The next day or so I felt I was mourning a breastfeeding relationship and I would see E eagerly trying root for me and it would leave me with a void. I thought to myself “What if I could actually get better and re-lactate?” Some people encouraged me to do it. I had my industrial strength pump and realized that maybe I could make it work. So I pumped and dumped everyday and I used natural methods without medication to increase my milk supply. I was getting better at a fast rate. Five weeks later I was able to wean off the dangerous breastfeeding medication. I put E up to my breast and sure enough she never forgot how to latch! Her latch was a little weak at first, but once she had it down she was back to being the good nurser she always was. I never got back the milk supply I once had and always had to supplement with formula, but I didn’t care. Our breastfeeding relationship was back and that’s all that mattered. For the next couple of months I breastfed with no stress and formula fed with no guilt.
E one day decided at 4 months that she was not much into nursing anymore. She was fussy and wouldn’t take my milk if I used certain herbs and one day she didn’t want my milk at all. It was then I decided to wrap up all my nursing supplies and be done with nursing as there was no point in forcing my baby to feed. I have no regrets and never looked back. I went from only bfing for 6 weeks my first to making it to 4 months with my second! I felt like I really made a huge accomplishment and it was very much a good quality breastfeeding experience and not about the length of time I did it for.
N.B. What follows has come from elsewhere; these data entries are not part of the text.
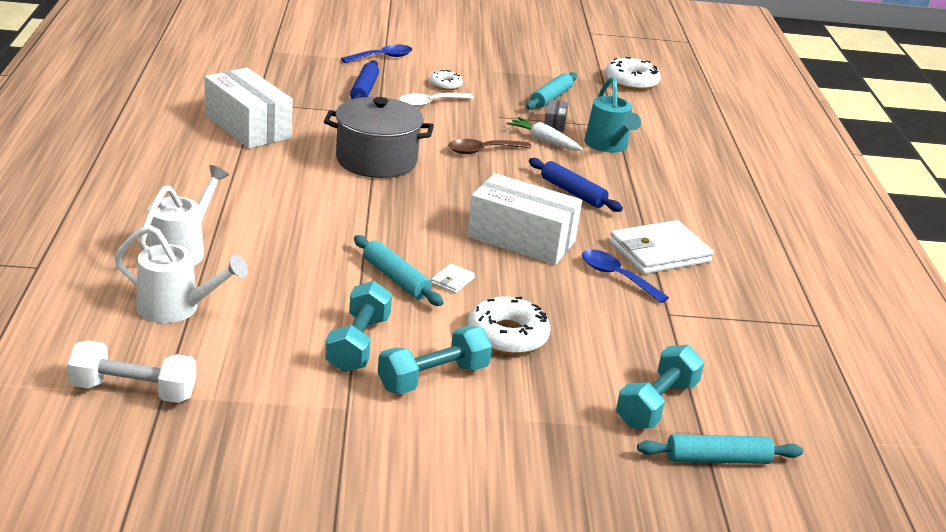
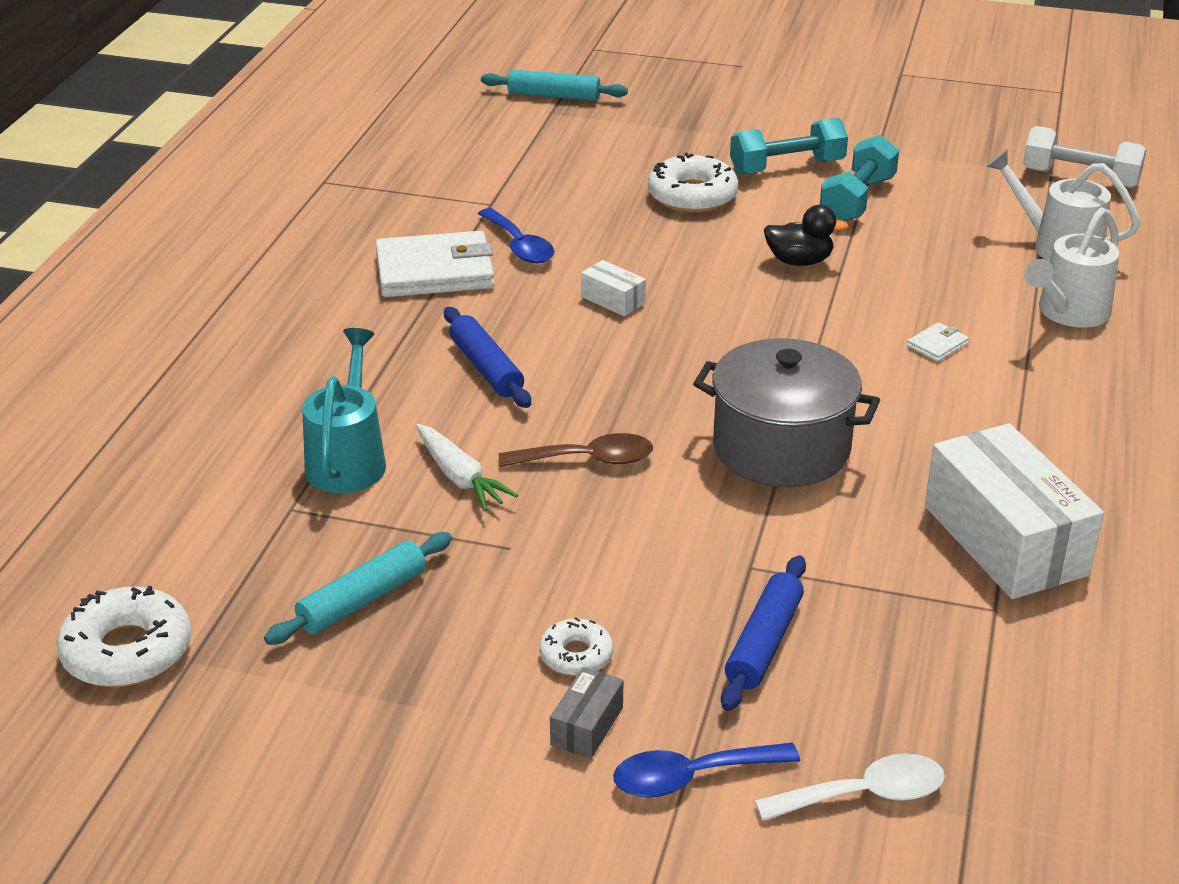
camera: 160 degrees left, 5 degrees up
turquoise rolling pin [354,235,443,306] -> black duck [764,205,849,266]
white spoon [399,93,474,108] -> white spoon moved to [755,753,945,821]
white wallet [431,264,475,293] -> white wallet moved to [907,322,969,362]
white box [467,173,582,265] -> white box [581,260,646,316], size x0.43
grey box [544,99,569,132] -> grey box moved to [550,667,623,759]
turquoise dumbbell [616,345,705,429] -> none

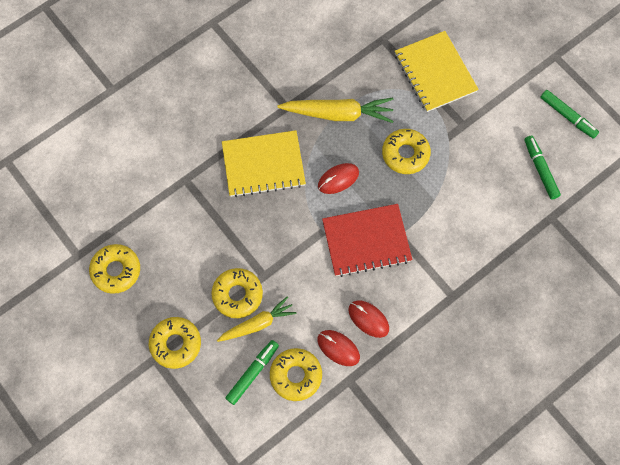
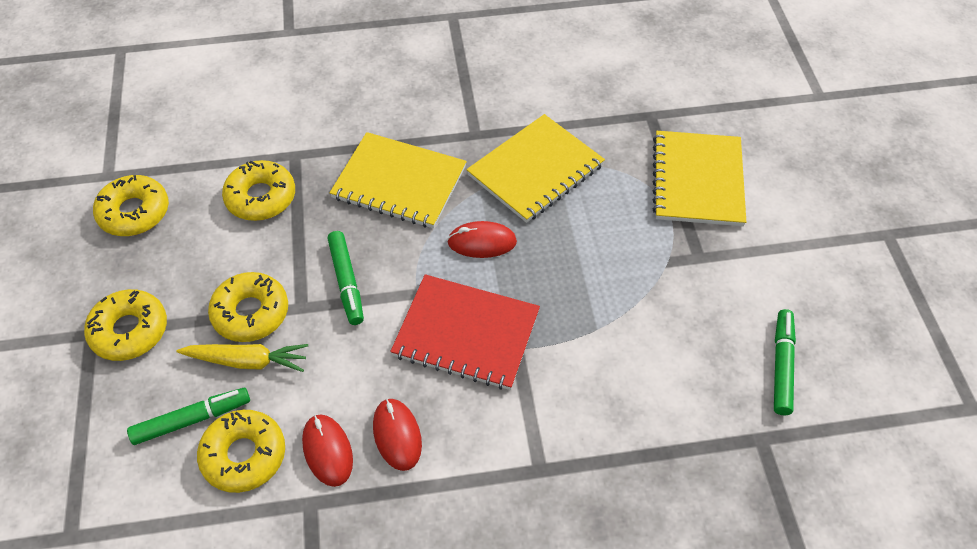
camera: 30 degrees right, 15 degrees down
yellow carrot [277,98,394,123] -> yellow notebook [466,114,605,223]
yellow donut [382,129,431,174] -> yellow donut moved to [222,160,295,221]
green marker [540,90,599,139] -> green marker moved to [327,231,364,325]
Breastfeeding went much better the second time around. What was it I did differently? I had no breastfeeding timeline goal! My goal was to have a good bfing experience and that could’ve meant breastfeeding for 1 day or 1 year. While I many women make goals like EBFing for 3, 6, 12 months, I realized that would’ve put tremendous pressure on me and would’ve made me miserable. I also want every breastfeeding advocate to know that approaching a mom with an open mind and not putting pressure on a mom to breastfeed can go a long way. I really felt like if I was pressured or told it was hospital policy I would have panicked and would have not attempted to breastfeed my baby. Most of all, I am very happy I attempted to breastfeed again and I grateful to all those who helped make it happen one of them being my husband.